• _ASSIGNMENT_: In the entries below, find every line with the string "medium" and copy it.

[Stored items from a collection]
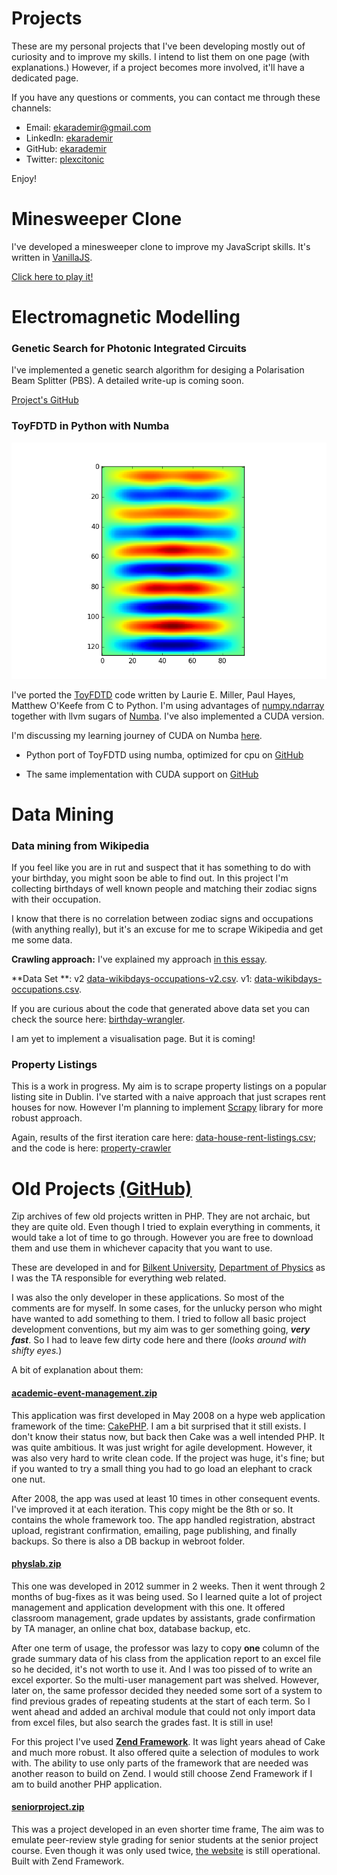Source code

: # Projects

These are my personal projects that I've been developing mostly out of curiosity and to improve my skills. I intend to list them on one page (with explanations.) However, if a project becomes more involved, it'll have a dedicated page.

If you have any questions or comments, you can contact me through these channels:

* Email: [ekarademir@gmail.com](mailto:ekarademir@gmail.com)
* LinkedIn: [ekarademir](https://ie.linkedin.com/in/ekarademir)
* GitHub: [ekarademir](https://github.com/ekarademir)
* Twitter: [plexcitonic](https://twitter.com/plexcitonic)

Enjoy!

# Minesweeper Clone

I've developed a minesweeper clone to improve my JavaScript skills. It's written in [VanillaJS](http://vanilla-js.com/).

[Click here to play it!](http://projects.ekarademir.com/mines/)

# Electromagnetic Modelling

### Genetic Search for Photonic Integrated Circuits

I've implemented a genetic search algorithm for desiging a Polarisation Beam Splitter (PBS). A detailed write-up is coming soon.

[Project's GitHub](https://github.com/ekarademir/pic-ml)

### ToyFDTD in Python with Numba

<img src="./img/toyFDTD.png"/>

I've ported the [ToyFDTD](http://dougneubauer.com/fdtd/) code written by Laurie E. Miller, Paul Hayes, Matthew O'Keefe from C to Python. I'm using advantages of [numpy.ndarray](https://docs.scipy.org/doc/numpy/reference/generated/numpy.ndarray.html) together with llvm sugars of [Numba](http://numba.pydata.org/). I've also implemented a CUDA version.

I'm discussing my learning journey of CUDA on Numba [here](https://medium.ekarademir.com/speed-tests-with-python-numba-library-47dabf72743d).

* Python port of ToyFDTD using numba, optimized for cpu on [GitHub](https://github.com/ekarademir/py-fdtd/blob/master/learning/fdtd-tests/toyfdtd_numba.py)

* The same implementation with CUDA support on [GitHub](https://github.com/ekarademir/py-fdtd/blob/master/learning/fdtd-tests/toyfdtd_numba_cuda.py)

# Data Mining

### Data mining from Wikipedia

If you feel like you are in rut and suspect that it has something to do with your birthday, you might soon be able to find out. In this project I'm collecting birthdays of well known people and matching their zodiac signs with their occupation.

I know that there is no correlation between zodiac signs and occupations (with anything really), but it's an excuse for me to scrape Wikipedia and get me some data.

**Crawling approach:** I've explained my approach [in this essay](https://medium.ekarademir.com/crawling-wikipedia-for-birthdays-54634a71679).

**Data Set **: v2 [data-wikibdays-occupations-v2.csv][wikibdaysv2]. v1: [data-wikibdays-occupations.csv][wikibdays].

If you are curious about the code that generated above data set you can check the source here: [birthday-wrangler][wikibdays-code].

I am yet to implement a visualisation page. But it is coming!

[wikibdays]:https://github.com/ekarademir/data-sets/blob/master/data-wikibdays-occupations.csv
[wikibdaysv2]:https://github.com/ekarademir/data-sets/blob/master/data-wikibdays-occupations-v2.csv
[wikibdays-code]:https://github.com/ekarademir/birthday-wrangler

### Property Listings
This is a work in progress. My aim is to scrape property listings on a popular listing site in Dublin. I've started with a naive approach that just scrapes rent houses for now. However I'm planning to implement [Scrapy][scrapy] library for more robust approach.

Again, results of the first iteration care here: [data-house-rent-listings.csv][property-data]; and the code is here: [property-crawler][property-crawler]

[scrapy]:https://scrapy.org/
[property-crawler]:https://github.com/ekarademir/property-crawler
[property-data]:https://github.com/ekarademir/data-sets/blob/master/data-house-rent-listings.csv

# Old Projects [(GitHub)](https://github.com/ekarademir/old-projects)
Zip archives of few old projects written in PHP. They are not archaic, but they are quite old. Even though I tried to explain everything in comments, it would take a lot of time to go through. However you are free to download them and use them in whichever capacity that you want to use.

These are developed in and for [Bilkent University](http://w3.bilkent.edu.tr/bilkent/), [Department of Physics](http://physics.bilkent.edu.tr/) as I was the TA responsible for everything web related.

I was also the only developer in these applications. So most of the comments are for myself. In some cases, for the unlucky person who might have wanted to add something to them. I tried to follow all basic project development conventions, but my aim was to ger something going, **_very fast_**. So I had to leave few dirty code here and there (_looks around with shifty eyes._)

A bit of explanation about them:

#### [academic-event-management.zip](https://github.com/ekarademir/old-projects/blob/master/academic-event-management.zip)
This application was first developed in May 2008 on a hype web application framework of the time: [CakePHP](https://cakephp.org/). I am a bit surprised that it still exists. I don't know their status now, but back then Cake was a well intended PHP. It was quite ambitious. It was just wright for agile development. However, it was also very hard to write clean code. If the project was huge, it's fine; but if you wanted to try a small thing you had to go load an elephant to crack one nut.

After 2008, the app was used at least 10 times in other consequent events. I've improved it at each iteration. This copy might be the 8th or so. It contains the whole framework too. The app handled registration, abstract upload, registrant confirmation, emailing, page publishing, and finally backups. So there is also a DB backup in webroot folder.

#### [physlab.zip](https://github.com/ekarademir/old-projects/blob/master/physlab.zip)
This one was developed in 2012 summer in 2 weeks. Then it went through 2 months of bug-fixes as it was being used. So I learned quite a lot of project management and application development with this one. It offered classroom management, grade updates by assistants, grade confirmation by TA manager, an online chat box, database backup, etc.

After one term of usage, the professor was lazy to copy **one** column of the grade summary data of his class from the application report to an excel file so he decided, it's not worth to use it. And I was too pissed of to write an excel exporter. So the multi-user management part was shelved. However, later on, the same professor decided they needed some sort of a system to find previous grades of repeating students at the start of each term. So I went ahead and added an archival module that could not only import data from excel files, but also search the grades fast. It is still in use!

For this project I've used **[Zend Framework](https://framework.zend.com/)**. It was light years ahead of Cake and much more robust. It also offered quite a selection of modules to work with. The ability to use only parts of the framework that are needed was another reason to build on Zend. I would still choose Zend Framework if I am to build another PHP application.

#### [seniorproject.zip](https://github.com/ekarademir/old-projects/blob/master/seniorproject.zip)
This was a project developed in an even shorter time frame, The aim was to emulate peer-review style grading for senior students at the senior project course. Even though it was only used twice, [the website](http://www.fen.bilkent.edu.tr/~physics/seniorproject/index.php) is still operational. Built with Zend Framework.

• _TASK OUTPUT_:
I'm discussing my learning journey of CUDA on Numba [here](https://medium.ekarademir.com/speed-tests-with-python-numba-library-47dabf72743d).
**Crawling approach:** I've explained my approach [in this essay](https://medium.ekarademir.com/crawling-wikipedia-for-birthdays-54634a71679).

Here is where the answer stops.